A capillary malformation can effectively be treated with laser, which reduces the widened blood vessels and can lighten the colour. Capillary malformations should be treated early for the most effective results. Untreated capillary malformations can progressively become darker in colour, and may become lumpy in appearance.

Laser treatment
Laser works best on young children, on face, neck and chest birthmarks. Capillary malformations on limbs can respond poorly to treatment. It is common to start laser treatment from the age of 6 months to one-year old. There is evidence to suggest that better results can be achieved when treating patients from a young age.

Treatment is commonly given every 6-8 weeks, until no further improvement is achieved, usually after 6-8 treatments.

Treatment result depends on the site of capillary malformation and size and depths of the abnormal blood vessels. It is clinically difficult to predict results before laser treatment is given. The majority of patients respond to treatment, but most are unlikely to have complete disappearance of the capillary malformation.

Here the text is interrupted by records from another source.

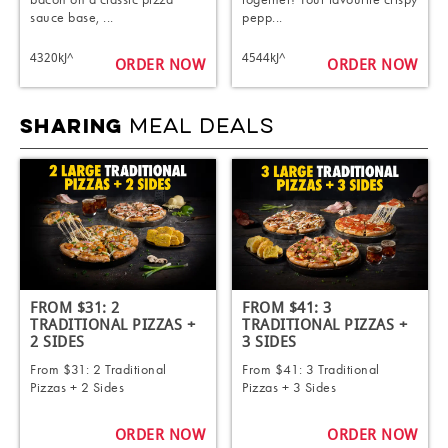
sauce base, ...
pepp...
4320kJ^
4544kJ^
ORDER NOW
ORDER NOW
MEAL DEALS
SHARING
FROM $31: 2
FROM $41: 3
TRADITIONAL PIZZAS +
TRADITIONAL PIZZAS +
2 SIDES ​
3 SIDES ​
From $31: 2 Traditional
From $41: 3 Traditional
Pizzas + 2 Sides ​
Pizzas + 3 Sides ​
ORDER NOW
ORDER NOW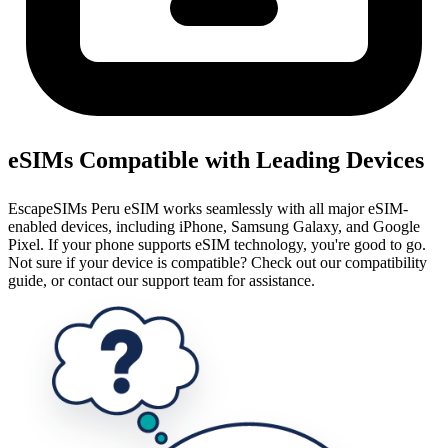
eSIMs Compatible with Leading Devices
EscapeSIMs Peru eSIM works seamlessly with all major eSIM-
enabled devices, including iPhone, Samsung Galaxy, and Google
Pixel. If your phone supports eSIM technology, you're good to go.
Not sure if your device is compatible? Check out our compatibility
guide, or contact our support team for assistance.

When children grow it is likely that a capillary malformation will get darker in colour. Repeated courses of laser treatment are usually needed.

Associated syndromes

Sturge-Weber syndrome
A capillary malformation appearing on the face can occasionally be related to a rare condition called Sturge-Weber syndrome (SWS). It is a neurological disorder affecting the skin, brain and eyes and can lead to epilepsy, glaucoma and learning difficulties, with symptoms often appearing in the first year of a child’s life.

If a child’s capillary malformation is on the forehead, eyelid or scalp, they should be checked by a paediatrician who may consider running an MRI scan.

Klippel-Trenaunay syndrome
Klippel-Trenaunay syndrome consists of three symptoms often seen together: capillary malformation, venous malformations and limb hypertrophy (extra growth of a limb). The syndrome is present at birth but the port wine stain is often the only visible sign. It can be difficult to diagnose until other symptoms become apparent. It affects about one in every 20,000 to 40,000 children.

Macrocephaly-capillary malformation (M-CM)
M-CM is a multiple malformation syndrome causing body and head overgrowth and abnormalities of the skin, vascular system, brain and limbs. The disorder has recently (June 2012) been attributed to a genetic mutation in a gene called PIK3CA. The mutation in M-CM is thought to always occur after cell division begins and is therefore very unlikely to be inherited. A mutation that happens at this stage results in different percentages of cells being affected in different individuals, so there is significant variability in how severely each individual is affected.

A diagnosis of M-CM is currently made based solely on clinical observations. Though not every affected individual has all features, commonly found signs include macrocephaly, congenital macrosomia, extensive cutaneous capillary malformations, body asymmetry, extra or fused fingers or toes, lax joints, doughy skin, variable developmental delays and other neurologic problems such as seizures and low muscle tone. 

This site does not provide medical advice and is not a substitute for medical or professional care, and if you see a birthmark growing or changing significantly, see a specialist.